TO-DO ITEM —
When you reach the line with "sistem, ki je" in the data below, begin printing lines exactly, and stop once the line with "meri tudi prodaje" has been printed.

INFORMATION GIVEN —
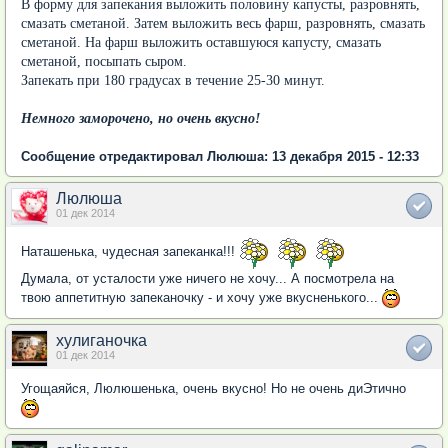
В форму для запекания выложить половину капусты, разровнять,
смазать сметаной. Затем выложить весь фарш, разровнять, смазать
сметаной. На фарш выложить оставшуюся капусту, смазать
сметаной, посыпать сыром.
Запекать при 180 градусах в течение 25-30 минут.
Немного заморочено, но очень вкусно!
Сообщение отредактировал Люлюша: 13 декабря 2015 - 12:33
Люлюша
01 дек 2014
Наташенька, чудесная запеканка!!!
Думала, от усталости уже ничего не хочу... А посмотрела на
твою аппетитную запеканочку - и хочу уже вкусненького...
хулиганочка
01 дек 2014
Угощаяйся, Люлюшенька, очень вкусно! Но не очень диЭтично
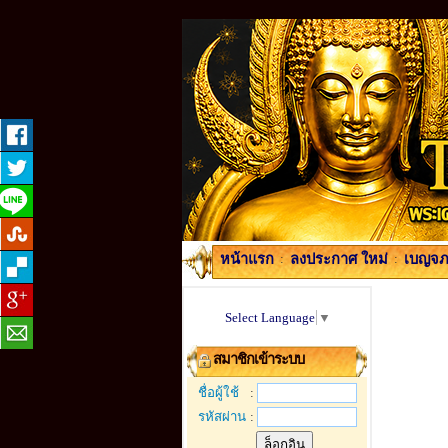
หน้าแรก
:
ลงประกาศ ใหม่
:
เบญจภา
Select Language
▼
สมาชิกเข้าระบบ
ชื่อผู้ใช้
:
รหัสผ่าน
:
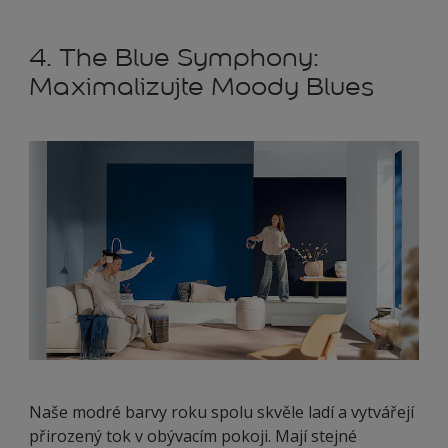
4. The Blue Symphony:
Maximalizujte Moody Blues
Naše modré barvy roku spolu skvěle ladí a vytvářejí
přirozený tok v obývacím pokoji. Mají stejné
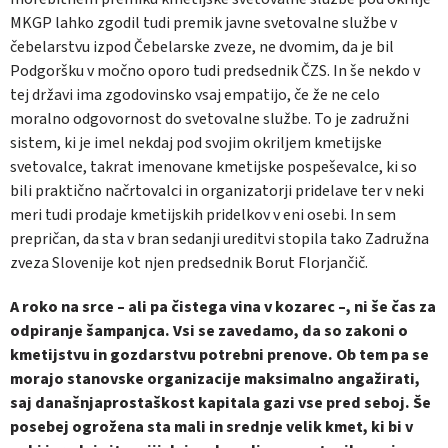
MKGP lahko zgodil tudi premik javne svetovalne službe v
čebelarstvu izpod Čebelarske zveze, ne dvomim, da je bil
Podgoršku v močno oporo tudi predsednik ČZS. In še nekdo v
tej državi ima zgodovinsko vsaj empatijo, če že ne celo
moralno odgovornost do svetovalne službe. To je zadružni
sistem, ki je imel nekdaj pod svojim okriljem kmetijske
svetovalce, takrat imenovane kmetijske pospeševalce, ki so
bili praktično načrtovalci in organizatorji pridelave ter v neki
meri tudi prodaje kmetijskih pridelkov v eni osebi. In sem
prepričan, da sta v bran sedanji ureditvi stopila tako Zadružna
zveza Slovenije kot njen predsednik Borut Florjančič.
A roko na srce – ali pa čistega vina v kozarec –, ni še čas za
odpiranje šampanjca. Vsi se zavedamo, da so zakoni o
kmetijstvu in gozdarstvu potrebni prenove. Ob tem pa se
morajo stanovske organizacije maksimalno angažirati,
saj današnjaprostaškost kapitala gazi vse pred seboj. Še
posebej ogrožena sta mali in srednje velik kmet, ki bi v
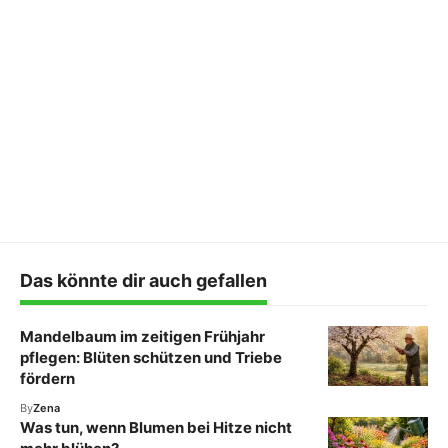
Das könnte dir auch gefallen
Mandelbaum im zeitigen Frühjahr
pflegen: Blüten schützen und Triebe
fördern
By
Zena
Was tun, wenn Blumen bei Hitze nicht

TASK OUTPUT —
sistem, ki je imel nekdaj pod svojim okriljem kmetijske
svetovalce, takrat imenovane kmetijske pospeševalce, ki so
bili praktično načrtovalci in organizatorji pridelave ter v neki
meri tudi prodaje kmetijskih pridelkov v eni osebi. In sem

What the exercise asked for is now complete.